**Records supplied**
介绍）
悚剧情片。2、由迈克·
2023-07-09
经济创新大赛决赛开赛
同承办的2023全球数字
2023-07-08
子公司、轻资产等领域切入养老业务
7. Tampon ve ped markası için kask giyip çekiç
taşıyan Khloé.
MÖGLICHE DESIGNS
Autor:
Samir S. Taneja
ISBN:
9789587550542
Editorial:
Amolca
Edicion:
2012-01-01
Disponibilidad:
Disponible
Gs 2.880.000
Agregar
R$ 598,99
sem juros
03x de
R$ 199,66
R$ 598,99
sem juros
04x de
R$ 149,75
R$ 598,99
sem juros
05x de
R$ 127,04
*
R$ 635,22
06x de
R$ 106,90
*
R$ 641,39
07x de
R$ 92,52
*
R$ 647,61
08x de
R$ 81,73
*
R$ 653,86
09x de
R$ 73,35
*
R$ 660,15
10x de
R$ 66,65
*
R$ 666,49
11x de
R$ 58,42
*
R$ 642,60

**Your instructions**
Please copy each line above exactly as written.

**Solution to the exercise**
介绍）
悚剧情片。2、由迈克·
2023-07-09
经济创新大赛决赛开赛
同承办的2023全球数字
2023-07-08
子公司、轻资产等领域切入养老业务
7. Tampon ve ped markası için kask giyip çekiç
taşıyan Khloé.
MÖGLICHE DESIGNS
Autor:
Samir S. Taneja
ISBN:
9789587550542
Editorial:
Amolca
Edicion:
2012-01-01
Disponibilidad:
Disponible
Gs 2.880.000
Agregar
R$ 598,99
sem juros
03x de
R$ 199,66
R$ 598,99
sem juros
04x de
R$ 149,75
R$ 598,99
sem juros
05x de
R$ 127,04
*
R$ 635,22
06x de
R$ 106,90
*
R$ 641,39
07x de
R$ 92,52
*
R$ 647,61
08x de
R$ 81,73
*
R$ 653,86
09x de
R$ 73,35
*
R$ 660,15
10x de
R$ 66,65
*
R$ 666,49
11x de
R$ 58,42
*
R$ 642,60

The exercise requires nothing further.